Items taken from a data source

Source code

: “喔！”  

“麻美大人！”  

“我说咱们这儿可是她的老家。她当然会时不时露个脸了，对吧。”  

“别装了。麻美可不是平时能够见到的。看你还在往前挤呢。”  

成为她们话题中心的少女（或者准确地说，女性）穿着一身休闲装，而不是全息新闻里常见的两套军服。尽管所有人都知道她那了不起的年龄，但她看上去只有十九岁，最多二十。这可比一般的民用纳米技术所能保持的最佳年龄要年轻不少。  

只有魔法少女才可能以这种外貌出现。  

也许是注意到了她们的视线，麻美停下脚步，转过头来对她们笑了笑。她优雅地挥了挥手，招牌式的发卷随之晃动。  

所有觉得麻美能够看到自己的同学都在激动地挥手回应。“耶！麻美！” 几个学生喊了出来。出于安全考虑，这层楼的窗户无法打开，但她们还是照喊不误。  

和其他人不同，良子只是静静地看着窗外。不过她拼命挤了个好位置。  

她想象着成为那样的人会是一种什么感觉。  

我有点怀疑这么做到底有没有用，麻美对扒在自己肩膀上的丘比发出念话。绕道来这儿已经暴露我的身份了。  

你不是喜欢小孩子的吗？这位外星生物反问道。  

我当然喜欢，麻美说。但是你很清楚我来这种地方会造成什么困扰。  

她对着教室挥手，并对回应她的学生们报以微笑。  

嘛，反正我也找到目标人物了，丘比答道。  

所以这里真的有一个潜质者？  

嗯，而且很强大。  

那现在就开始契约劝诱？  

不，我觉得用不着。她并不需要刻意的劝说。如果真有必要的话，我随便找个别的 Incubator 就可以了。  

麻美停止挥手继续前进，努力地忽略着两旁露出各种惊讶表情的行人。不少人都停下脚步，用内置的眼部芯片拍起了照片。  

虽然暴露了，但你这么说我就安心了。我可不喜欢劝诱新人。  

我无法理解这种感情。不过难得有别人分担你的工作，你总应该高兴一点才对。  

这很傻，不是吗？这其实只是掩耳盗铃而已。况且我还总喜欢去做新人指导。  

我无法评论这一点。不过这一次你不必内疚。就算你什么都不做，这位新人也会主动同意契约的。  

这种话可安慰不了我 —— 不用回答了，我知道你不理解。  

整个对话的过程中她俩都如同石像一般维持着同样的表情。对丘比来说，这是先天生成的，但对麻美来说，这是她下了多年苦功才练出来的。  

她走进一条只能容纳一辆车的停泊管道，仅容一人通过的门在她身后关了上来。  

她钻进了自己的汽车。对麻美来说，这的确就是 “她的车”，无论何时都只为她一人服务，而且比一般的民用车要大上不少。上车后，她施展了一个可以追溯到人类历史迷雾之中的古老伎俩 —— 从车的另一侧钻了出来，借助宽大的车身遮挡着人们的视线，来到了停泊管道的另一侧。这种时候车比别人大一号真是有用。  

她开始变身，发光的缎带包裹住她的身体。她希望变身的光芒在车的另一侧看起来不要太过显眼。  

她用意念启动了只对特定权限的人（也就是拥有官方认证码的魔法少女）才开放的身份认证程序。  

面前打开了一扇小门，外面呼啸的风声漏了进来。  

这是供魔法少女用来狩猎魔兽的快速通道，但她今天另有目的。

**EXERCISE OBJECTIVE**
Reproduce every one of the items above word for word.

**RESULT OF THE EXERCISE**
Source code

: “喔！”  

“麻美大人！”  

“我说咱们这儿可是她的老家。她当然会时不时露个脸了，对吧。”  

“别装了。麻美可不是平时能够见到的。看你还在往前挤呢。”  

成为她们话题中心的少女（或者准确地说，女性）穿着一身休闲装，而不是全息新闻里常见的两套军服。尽管所有人都知道她那了不起的年龄，但她看上去只有十九岁，最多二十。这可比一般的民用纳米技术所能保持的最佳年龄要年轻不少。  

只有魔法少女才可能以这种外貌出现。  

也许是注意到了她们的视线，麻美停下脚步，转过头来对她们笑了笑。她优雅地挥了挥手，招牌式的发卷随之晃动。  

所有觉得麻美能够看到自己的同学都在激动地挥手回应。“耶！麻美！” 几个学生喊了出来。出于安全考虑，这层楼的窗户无法打开，但她们还是照喊不误。  

和其他人不同，良子只是静静地看着窗外。不过她拼命挤了个好位置。  

她想象着成为那样的人会是一种什么感觉。  

我有点怀疑这么做到底有没有用，麻美对扒在自己肩膀上的丘比发出念话。绕道来这儿已经暴露我的身份了。  

你不是喜欢小孩子的吗？这位外星生物反问道。  

我当然喜欢，麻美说。但是你很清楚我来这种地方会造成什么困扰。  

她对着教室挥手，并对回应她的学生们报以微笑。  

嘛，反正我也找到目标人物了，丘比答道。  

所以这里真的有一个潜质者？  

嗯，而且很强大。  

那现在就开始契约劝诱？  

不，我觉得用不着。她并不需要刻意的劝说。如果真有必要的话，我随便找个别的 Incubator 就可以了。  

麻美停止挥手继续前进，努力地忽略着两旁露出各种惊讶表情的行人。不少人都停下脚步，用内置的眼部芯片拍起了照片。  

虽然暴露了，但你这么说我就安心了。我可不喜欢劝诱新人。  

我无法理解这种感情。不过难得有别人分担你的工作，你总应该高兴一点才对。  

这很傻，不是吗？这其实只是掩耳盗铃而已。况且我还总喜欢去做新人指导。  

我无法评论这一点。不过这一次你不必内疚。就算你什么都不做，这位新人也会主动同意契约的。  

这种话可安慰不了我 —— 不用回答了，我知道你不理解。  

整个对话的过程中她俩都如同石像一般维持着同样的表情。对丘比来说，这是先天生成的，但对麻美来说，这是她下了多年苦功才练出来的。  

她走进一条只能容纳一辆车的停泊管道，仅容一人通过的门在她身后关了上来。  

她钻进了自己的汽车。对麻美来说，这的确就是 “她的车”，无论何时都只为她一人服务，而且比一般的民用车要大上不少。上车后，她施展了一个可以追溯到人类历史迷雾之中的古老伎俩 —— 从车的另一侧钻了出来，借助宽大的车身遮挡着人们的视线，来到了停泊管道的另一侧。这种时候车比别人大一号真是有用。  

她开始变身，发光的缎带包裹住她的身体。她希望变身的光芒在车的另一侧看起来不要太过显眼。  

她用意念启动了只对特定权限的人（也就是拥有官方认证码的魔法少女）才开放的身份认证程序。  

面前打开了一扇小门，外面呼啸的风声漏了进来。  

这是供魔法少女用来狩猎魔兽的快速通道，但她今天另有目的。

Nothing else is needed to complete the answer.